The forecast trajectory signals a material price step-up through today's evening. The current 06:30 AEST dispatch settles at $27.20/MWh, but forward forecasts escalate sharply: $43.15/MWh by 07:30, $46.95/MWh at 08:00, then a sustained plateau at $70.24/MWh from 08:30 AEST through to at least 17:00 AEST. This is the critical demand-price inflection point — as Tasmania's heating load rebuilds on a 6.3°C morning with a forecast maximum of only 11.9°C today, dispatch prices are expected to more than double within two hours.

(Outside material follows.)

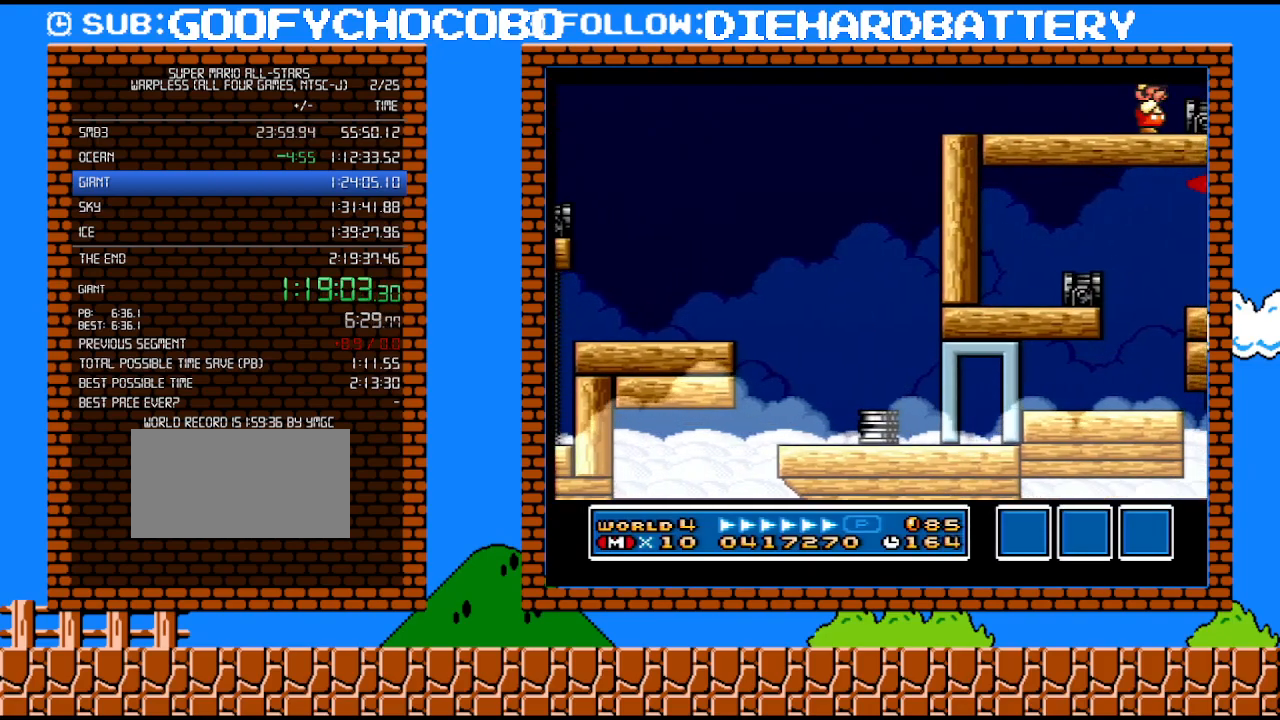
{"buttons": ["X", "DPAD_RIGHT"], "events": [[150, "X", "down"], [150, "Y", "up"], [283, "X", "up"], [283, "Y", "down"], [400, "X", "down"], [400, "Y", "up"]]}
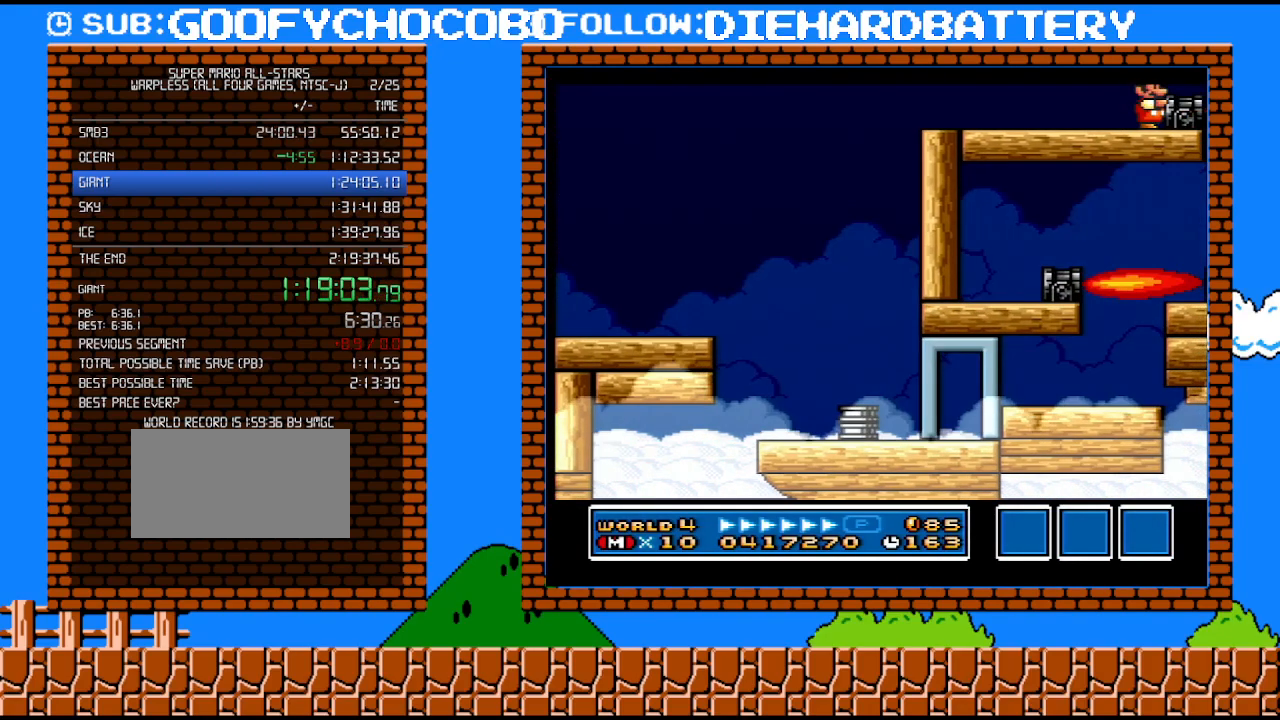
{"buttons": [], "events": [[33, "X", "up"], [400, "DPAD_RIGHT", "up"]]}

The $70/MWh ceiling aligns closely with the price levels sustained throughout last night's peak when demand exceeded 1,200 MW, suggesting the market anticipates a return to similar load conditions.
There is a relevant reliability flag in the market notices. AEMO declared a Forecast LOR1 for Tasmania on 25 June between 08:00–09:00 AEST, with available reserve of 530 MW falling 50 MW short of the 580 MW requirement. While this does not affect today's dispatch directly, it signals constrained reserve headroom over the coming week — relevant context if demand runs above forecast during today's morning peak. At 1,078 MW and rising, Tasmania remains in the lower third of its observed demand range for this period, but the forecast ramp to $70.24/MWh implies the market expects load to recover toward the 1,200 MW zone within the next two hours. Traders holding flexible load have a narrow window at current sub-$30/MWh conditions before that transition completes.